Шиниж перелистнул десяток-другой страниц. Всего столько хватило, чтобы Вотята захотел. "Рыцаря хватило на целый шар. Ведьмы иногда делают такие. Я заглянул в него, и вспомнил что-то, что не могли показать даже глаза. Оказывается, когда-то давно я взял у ведьмы в долг. И Крарлен тоже. Как я мог быть таким глупым? Это же очевидно! Холстейн не спасал людей, нет. Он всего-то вытаскивал кость из пасти одного зверя и отдавал другому. Ёная – теперь я знаю имя той, что станет смертью этого царства".

"Я не помню, в какой книге это читал, потому существует высокая вероятность того, что её уже не существует. Возможно, этого текста и вовсе никогда не было, а может, Филька опять спрятал что-то слишком далеко от меня. Не важно. Важно же то, что в колдовском справочнике говорилось о народе, которому принадлежала ведьма. Это – варвары хуже тех, что живут в горах. Без солнц их земли полны тени, но не растут там деревья и трава совсем не поэтому. Жаркая болезнь выжигает всё – без долгой ночи, охлаждающей почву было бы только хуже. Странные создания этих земель все изуродованы и полны язв и болячек. У людей же лиловая кожа – то ли проклятие, то ли благословение, что спасает от жаркой болезни. Там же стоят бесчисленные руины храмов и дворцов. Ведьмы возвели их, взяв теневой народ в рабство, а затем забыли и о тех, и о других, и люди разобрали здания на части".
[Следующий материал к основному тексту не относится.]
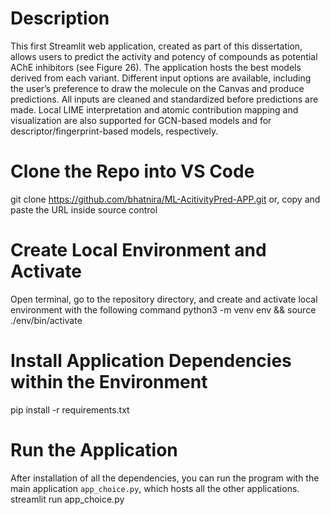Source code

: # Description
This first Streamlit web application, created as part of this dissertation, allows users to predict the activity and potency of compounds as potential AChE inhibitors (see Figure 26). The application hosts the best models derived from each variant. Different input options are available, including the user’s preference to draw the molecule on the Canvas and produce predictions. All inputs are cleaned and standardized before predictions are made. Local LIME interpretation and atomic contribution mapping and visualization are also supported for GCN-based models and for descriptor/fingerprint-based models, respectively.

# Clone the Repo into VS Code
git clone https://github.com/bhatnira/ML-AcitivityPred-APP.git 
or, copy and paste the URL inside source control

# Create Local Environment and Activate
Open terminal, go to the repository directory, and create and activate local environment with the following command
python3 -m venv env && source ./env/bin/activate

# Install Application Dependencies within the Environment
pip install -r requirements.txt

# Run the Application
After installation of all the dependencies, you can run the program with the main application `app_choice.py`, which hosts all the other applications. 
streamlit run app_choice.py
"С севера пришёл караван – потому я и вспомнил о прочитанном в справочнике – и Крарлен купил у торговца несколько кирпичей. Забытые боги благословили храмы, возведённые в их честь ведьмами, и некоторые из камней ещё должны обладать силой горнего мира. Если жрецы пронюхают об этом, то мне крышка. Караванщики сообщили интересную новость: в тронном зале большого круглого дворца на севере Царства Ночи существует племя туземцев, поклоняющееся женскому трупу на одном из трёх престолов. Похоже, ведьм уже пять или шесть десятилетий как стало на одну меньше".

"Филька занемог. Не нужно было подмешивать ему в еду пыль, в которую я перемолол камень из храма Негалы. В прошлый раз, когда я подмешал кусочек храма Ржавого Бога, не было никаких последствий. Мне нужен новый, ничего не подозревающий ученик, чтобы скормить ему размельчённого Сина. Не уверен, что это тот самый Синий Син, но Крарлен клялся, что это кирпич из его храма. Зачем ведьмам было возводить храм своему врагу?"
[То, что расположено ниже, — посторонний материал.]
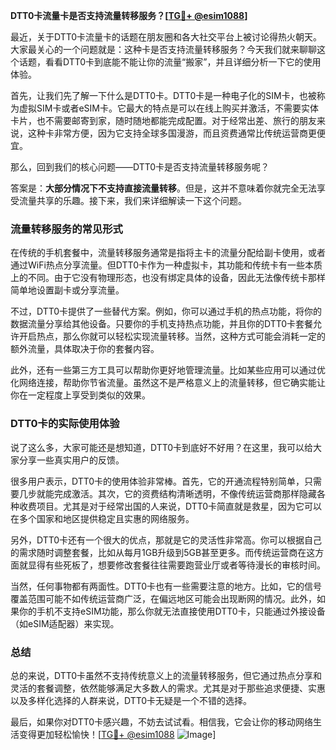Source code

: **DTT0卡流量卡是否支持流量转移服务？[[TG💪+ @esim1088](https://t.me/s/esim1088)]**

最近，关于DTT0卡流量卡的话题在朋友圈和各大社交平台上被讨论得热火朝天。大家最关心的一个问题就是：这种卡是否支持流量转移服务？今天我们就来聊聊这个话题，看看DTT0卡到底能不能让你的流量“搬家”，并且详细分析一下它的使用体验。

首先，让我们先了解一下什么是DTT0卡。DTT0卡是一种电子化的SIM卡，也被称为虚拟SIM卡或者eSIM卡。它最大的特点是可以在线上购买并激活，不需要实体卡片，也不需要邮寄到家，随时随地都能完成配置。对于经常出差、旅行的朋友来说，这种卡非常方便，因为它支持全球多国漫游，而且资费通常比传统运营商更便宜。

那么，回到我们的核心问题——DTT0卡是否支持流量转移服务呢？

答案是：**大部分情况下不支持直接流量转移**。但是，这并不意味着你就完全无法享受流量共享的乐趣。接下来，我们来详细解读一下这个问题。

### 流量转移服务的常见形式

在传统的手机套餐中，流量转移服务通常是指将主卡的流量分配给副卡使用，或者通过WiFi热点分享流量。但DTT0卡作为一种虚拟卡，其功能和传统卡有一些本质上的不同。由于它没有物理形态，也没有绑定具体的设备，因此无法像传统卡那样简单地设置副卡或分享流量。

不过，DTT0卡提供了一些替代方案。例如，你可以通过手机的热点功能，将你的数据流量分享给其他设备。只要你的手机支持热点功能，并且你的DTT0卡套餐允许开启热点，那么你就可以轻松实现流量转移。当然，这种方式可能会消耗一定的额外流量，具体取决于你的套餐内容。

此外，还有一些第三方工具可以帮助你更好地管理流量。比如某些应用可以通过优化网络连接，帮助你节省流量。虽然这不是严格意义上的流量转移，但它确实能让你在一定程度上享受到类似的效果。

### DTT0卡的实际使用体验

说了这么多，大家可能还是想知道，DTT0卡到底好不好用？在这里，我可以给大家分享一些真实用户的反馈。

很多用户表示，DTT0卡的使用体验非常棒。首先，它的开通流程特别简单，只需要几步就能完成激活。其次，它的资费结构清晰透明，不像传统运营商那样隐藏各种收费项目。尤其是对于经常出国的人来说，DTT0卡简直就是救星，因为它可以在多个国家和地区提供稳定且实惠的网络服务。

另外，DTT0卡还有一个很大的优点，那就是它的灵活性非常高。你可以根据自己的需求随时调整套餐，比如从每月1GB升级到5GB甚至更多。而传统运营商在这方面就显得有些死板了，想要修改套餐往往需要跑营业厅或者等待漫长的审核时间。

当然，任何事物都有两面性。DTT0卡也有一些需要注意的地方。比如，它的信号覆盖范围可能不如传统运营商广泛，在偏远地区可能会出现断网的情况。此外，如果你的手机不支持eSIM功能，那么你就无法直接使用DTT0卡，只能通过外接设备（如eSIM适配器）来实现。

### 总结

总的来说，DTT0卡虽然不支持传统意义上的流量转移服务，但它通过热点分享和灵活的套餐调整，依然能够满足大多数人的需求。尤其是对于那些追求便捷、实惠以及多样化选择的人群来说，DTT0卡无疑是一个不错的选择。

最后，如果你对DTT0卡感兴趣，不妨去试试看。相信我，它会让你的移动网络生活变得更加轻松愉快！[[TG💪+ @esim1088](https://t.me/s/esim1088) ![Image](https://i.postimg.cc/4NQfJmqS/Snipaste-2025-05-13-00-14-12.png)]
"Как я и думал, Филька выжил. Негала был одним из трёх царей Царства Ночи. Сестра Ёнаи была его царицей, но отравила его за что-то крайне глупое. С тех пор дворец его – не храм – был ядовитым. Син был вторым мужем той же самой ведьмы. Он убил её, но она выжила, и потому он тоже умер. Это – не Синий Син".

Двадцать страниц Шиниж читал об экспериментах на кошках и как призрак отравленного ученика перекладывал книги с места на место. Одним из артефактов, что брат видел в пепле, оказались сплавленные воедино тысячи кошачьих глаз. Вотята пытался заглянуть куда-то далеко, но допустил где-то ошибку. Согласно дневнику это была ошибка – Шиниж же думал, что безумец совсем спятил. Про Ёнаю больше не было ни строчки. Зашелестели страницы.